ここで、先ほどのフェイルセーフを人間の場合に当てはめてみると、人間を機械にたとえるのはどうかと思うが、人間は非常によくできている「心の調子が、あるいは身体的調子が悪い」と強迫症状はよく出てくる。つまり人間にはこのようなフェイルセーフの設計思想が、DNA上に組み込まれているのである。強迫症状があるご本人はつらいことが多いがこれはフェイルセーフなのである。
治療として、私は、薬物療法この症状をある程度で軽減した上で、もう一方で精神療法的には、褒めることにしている、「あなたはそれだけきっちりした、几帳面な人なのですよ、安全装置がはたらいている人なのですよ!!」多くの方に、「気になるくらいであれば、大いに確認をおやりなさい、次第に自信がついて苦しさが軽減して行きますから」と説明する。多くの患者さんは、はじめは信じてくれないが、何回もしているうちに確かに!!と思ってくれるようである。

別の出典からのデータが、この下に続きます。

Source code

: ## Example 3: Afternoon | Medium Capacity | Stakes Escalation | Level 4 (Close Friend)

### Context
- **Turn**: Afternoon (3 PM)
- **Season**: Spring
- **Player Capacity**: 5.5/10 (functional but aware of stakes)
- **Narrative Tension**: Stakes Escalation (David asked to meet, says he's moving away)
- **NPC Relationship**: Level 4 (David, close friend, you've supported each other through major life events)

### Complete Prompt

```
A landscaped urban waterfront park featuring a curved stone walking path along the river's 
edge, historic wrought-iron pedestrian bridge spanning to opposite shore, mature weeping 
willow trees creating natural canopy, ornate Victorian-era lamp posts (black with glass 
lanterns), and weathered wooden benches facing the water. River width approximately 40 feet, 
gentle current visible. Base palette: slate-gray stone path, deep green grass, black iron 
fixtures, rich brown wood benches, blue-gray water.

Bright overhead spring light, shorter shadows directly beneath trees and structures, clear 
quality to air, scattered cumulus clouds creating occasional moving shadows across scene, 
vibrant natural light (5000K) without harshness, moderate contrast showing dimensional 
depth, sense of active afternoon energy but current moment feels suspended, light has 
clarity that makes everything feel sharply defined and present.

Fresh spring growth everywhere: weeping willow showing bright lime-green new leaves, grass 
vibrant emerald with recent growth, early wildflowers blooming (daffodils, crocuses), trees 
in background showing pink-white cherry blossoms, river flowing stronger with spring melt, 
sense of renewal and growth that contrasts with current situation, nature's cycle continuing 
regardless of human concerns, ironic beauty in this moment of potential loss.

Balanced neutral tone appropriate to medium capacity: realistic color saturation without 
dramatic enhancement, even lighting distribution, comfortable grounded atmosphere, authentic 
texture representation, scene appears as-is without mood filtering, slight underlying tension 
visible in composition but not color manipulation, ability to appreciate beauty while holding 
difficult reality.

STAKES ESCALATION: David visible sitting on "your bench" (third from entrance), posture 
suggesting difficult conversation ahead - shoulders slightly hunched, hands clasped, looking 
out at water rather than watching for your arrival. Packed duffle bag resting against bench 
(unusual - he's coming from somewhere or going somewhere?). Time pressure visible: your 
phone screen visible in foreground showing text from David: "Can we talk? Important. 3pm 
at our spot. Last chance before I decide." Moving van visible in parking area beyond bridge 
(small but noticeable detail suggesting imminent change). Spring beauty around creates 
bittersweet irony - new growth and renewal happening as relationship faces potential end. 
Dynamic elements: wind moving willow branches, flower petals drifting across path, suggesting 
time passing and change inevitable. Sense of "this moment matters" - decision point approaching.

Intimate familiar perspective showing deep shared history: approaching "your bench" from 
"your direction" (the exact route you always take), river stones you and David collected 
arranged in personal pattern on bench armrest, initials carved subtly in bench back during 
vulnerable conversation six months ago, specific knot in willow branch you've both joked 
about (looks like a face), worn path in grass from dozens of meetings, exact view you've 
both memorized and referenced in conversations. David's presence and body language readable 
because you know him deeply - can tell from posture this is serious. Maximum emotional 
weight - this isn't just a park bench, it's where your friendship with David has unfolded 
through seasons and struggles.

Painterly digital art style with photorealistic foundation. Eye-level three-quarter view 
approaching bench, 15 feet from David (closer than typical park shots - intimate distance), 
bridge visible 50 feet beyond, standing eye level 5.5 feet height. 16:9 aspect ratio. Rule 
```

多くの方が少しほっとしてくれる。

6.うつ病になりやすい性格傾向:「努力してさぼります」話

古典的な意味での「うつ病」患者さんは独特の性格傾向がある。確かに日常うつ病患者さんと接しているとしばしば感じる。?

とにかく、まじめ!!!、几帳面、熱中性、仕事熱心、凝り性、正義感などが 1930年代に、下田という人によって指摘されていて、全くその通りである。少し遅れてドイツでもテレンバッハという人が同様の性格傾向 として 「メランコリー親和型」ということを唱えた。ドイツ人と日本人のメンタリティーはよく似ているのであろうか、その他の国ではあまりこのような研究はない。さらにもうひとつ、「対他的配慮」つまり自分の周囲の人に対して細やかな気遣いをする、ということを笠原先生という人が唱えている。?

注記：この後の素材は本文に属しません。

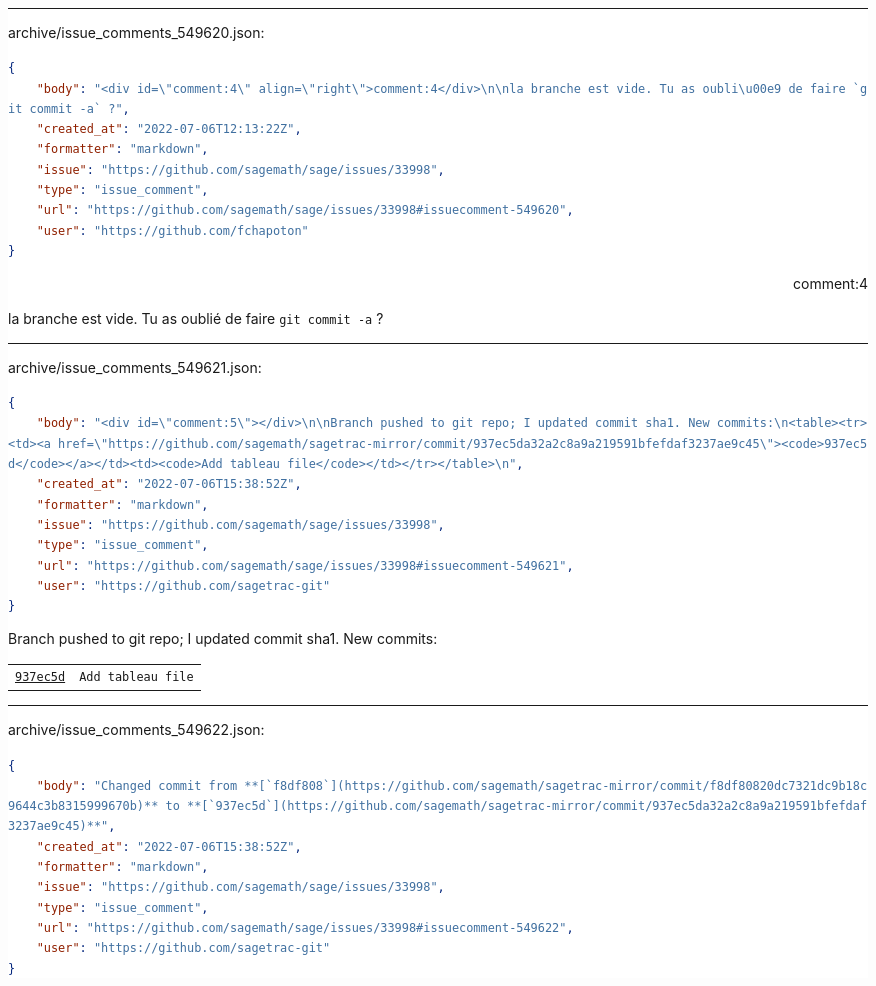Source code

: 

---

archive/issue_comments_549620.json:
```json
{
    "body": "<div id=\"comment:4\" align=\"right\">comment:4</div>\n\nla branche est vide. Tu as oubli\u00e9 de faire `git commit -a` ?",
    "created_at": "2022-07-06T12:13:22Z",
    "formatter": "markdown",
    "issue": "https://github.com/sagemath/sage/issues/33998",
    "type": "issue_comment",
    "url": "https://github.com/sagemath/sage/issues/33998#issuecomment-549620",
    "user": "https://github.com/fchapoton"
}
```

<div id="comment:4" align="right">comment:4</div>

la branche est vide. Tu as oublié de faire `git commit -a` ?



---

archive/issue_comments_549621.json:
```json
{
    "body": "<div id=\"comment:5\"></div>\n\nBranch pushed to git repo; I updated commit sha1. New commits:\n<table><tr><td><a href=\"https://github.com/sagemath/sagetrac-mirror/commit/937ec5da32a2c8a9a219591bfefdaf3237ae9c45\"><code>937ec5d</code></a></td><td><code>Add tableau file</code></td></tr></table>\n",
    "created_at": "2022-07-06T15:38:52Z",
    "formatter": "markdown",
    "issue": "https://github.com/sagemath/sage/issues/33998",
    "type": "issue_comment",
    "url": "https://github.com/sagemath/sage/issues/33998#issuecomment-549621",
    "user": "https://github.com/sagetrac-git"
}
```

<div id="comment:5"></div>

Branch pushed to git repo; I updated commit sha1. New commits:
<table><tr><td><a href="https://github.com/sagemath/sagetrac-mirror/commit/937ec5da32a2c8a9a219591bfefdaf3237ae9c45"><code>937ec5d</code></a></td><td><code>Add tableau file</code></td></tr></table>




---

archive/issue_comments_549622.json:
```json
{
    "body": "Changed commit from **[`f8df808`](https://github.com/sagemath/sagetrac-mirror/commit/f8df80820dc7321dc9b18c9644c3b8315999670b)** to **[`937ec5d`](https://github.com/sagemath/sagetrac-mirror/commit/937ec5da32a2c8a9a219591bfefdaf3237ae9c45)**",
    "created_at": "2022-07-06T15:38:52Z",
    "formatter": "markdown",
    "issue": "https://github.com/sagemath/sage/issues/33998",
    "type": "issue_comment",
    "url": "https://github.com/sagemath/sage/issues/33998#issuecomment-549622",
    "user": "https://github.com/sagetrac-git"
}
```
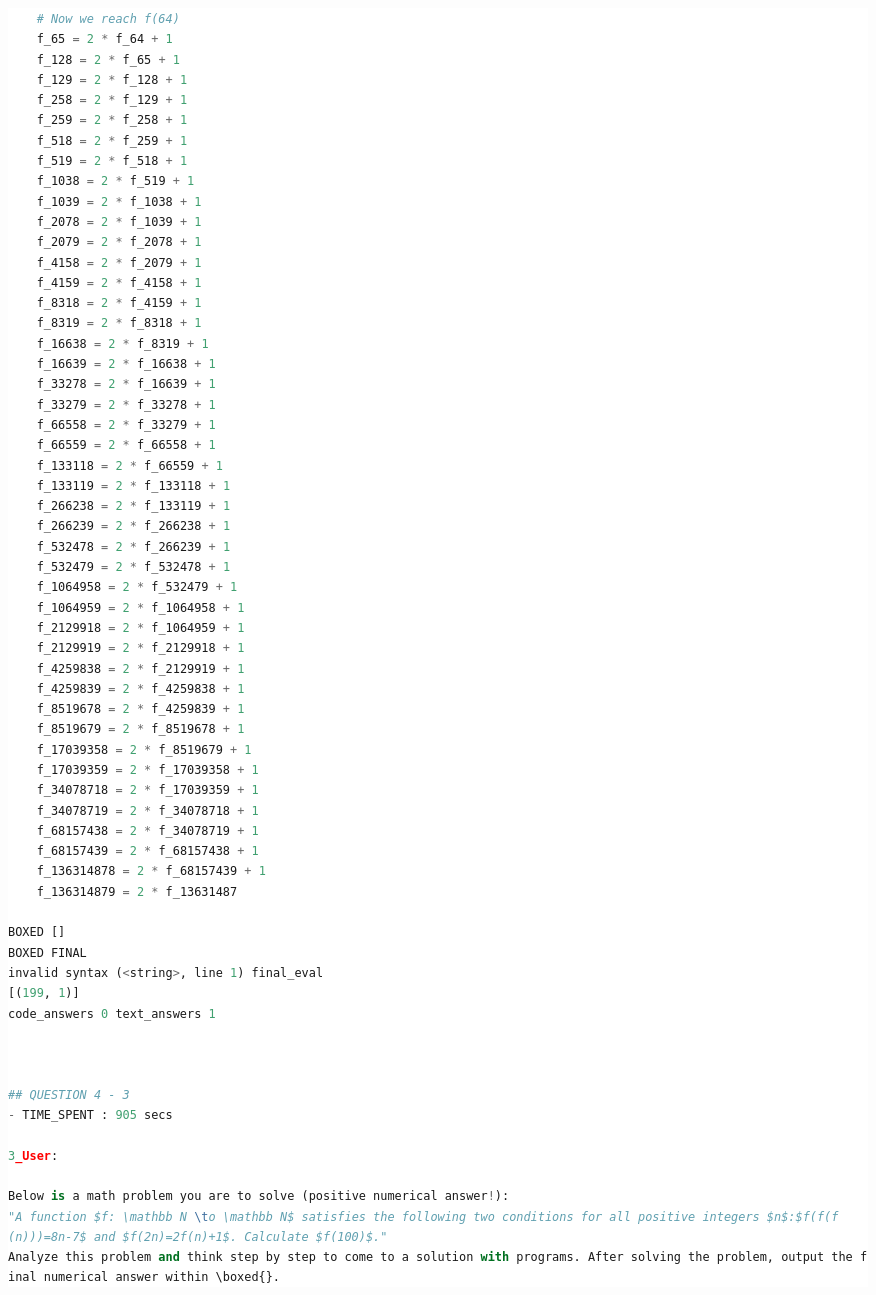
 ```python
    # Now we reach f(64)
    f_65 = 2 * f_64 + 1
    f_128 = 2 * f_65 + 1
    f_129 = 2 * f_128 + 1
    f_258 = 2 * f_129 + 1
    f_259 = 2 * f_258 + 1
    f_518 = 2 * f_259 + 1
    f_519 = 2 * f_518 + 1
    f_1038 = 2 * f_519 + 1
    f_1039 = 2 * f_1038 + 1
    f_2078 = 2 * f_1039 + 1
    f_2079 = 2 * f_2078 + 1
    f_4158 = 2 * f_2079 + 1
    f_4159 = 2 * f_4158 + 1
    f_8318 = 2 * f_4159 + 1
    f_8319 = 2 * f_8318 + 1
    f_16638 = 2 * f_8319 + 1
    f_16639 = 2 * f_16638 + 1
    f_33278 = 2 * f_16639 + 1
    f_33279 = 2 * f_33278 + 1
    f_66558 = 2 * f_33279 + 1
    f_66559 = 2 * f_66558 + 1
    f_133118 = 2 * f_66559 + 1
    f_133119 = 2 * f_133118 + 1
    f_266238 = 2 * f_133119 + 1
    f_266239 = 2 * f_266238 + 1
    f_532478 = 2 * f_266239 + 1
    f_532479 = 2 * f_532478 + 1
    f_1064958 = 2 * f_532479 + 1
    f_1064959 = 2 * f_1064958 + 1
    f_2129918 = 2 * f_1064959 + 1
    f_2129919 = 2 * f_2129918 + 1
    f_4259838 = 2 * f_2129919 + 1
    f_4259839 = 2 * f_4259838 + 1
    f_8519678 = 2 * f_4259839 + 1
    f_8519679 = 2 * f_8519678 + 1
    f_17039358 = 2 * f_8519679 + 1
    f_17039359 = 2 * f_17039358 + 1
    f_34078718 = 2 * f_17039359 + 1
    f_34078719 = 2 * f_34078718 + 1
    f_68157438 = 2 * f_34078719 + 1
    f_68157439 = 2 * f_68157438 + 1
    f_136314878 = 2 * f_68157439 + 1
    f_136314879 = 2 * f_13631487

BOXED []
BOXED FINAL 
invalid syntax (<string>, line 1) final_eval
[(199, 1)]
code_answers 0 text_answers 1



## QUESTION 4 - 3 
- TIME_SPENT : 905 secs

3_User:

Below is a math problem you are to solve (positive numerical answer!):
"A function $f: \mathbb N \to \mathbb N$ satisfies the following two conditions for all positive integers $n$:$f(f(f(n)))=8n-7$ and $f(2n)=2f(n)+1$. Calculate $f(100)$."
Analyze this problem and think step by step to come to a solution with programs. After solving the problem, output the final numerical answer within \boxed{}.
```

 Aさんは典型的な「うつ病」の方である。まじめ一方、仕事が趣味のような方、人から仕事を頼まれると断れない、一度始めた仕事は徹底的にしないと気がすまない。仕事は120%する。つまり頼んだ相手の期待以上の仕事をしてくる。そんな、こんなで社会的評価は高い、このため「あの人に任せておけば・・・・」というのですぐにみんなに頼られる。「対他的配慮」があるので仕事を頼まれると断れない。結局、がんばりすぎてへばって当院へやってきた。 ?

 多くの場合、このタイプのうつ病の方は、比較的薬物療法がよく効く、1-2週間でかなりよくなったので、再発防止の意味で「うつ病の方の性格傾向」の話をした。社会的には十分過ぎるくらいがんばっているので、あまりがんばりすぎず、仕事も適当に手を抜くように説明した。?

 生真面目なAさん曰く、「努力してさぼります」・・・・とのこと、「ウームどうもわかっていないようだな~」、致し方なし。 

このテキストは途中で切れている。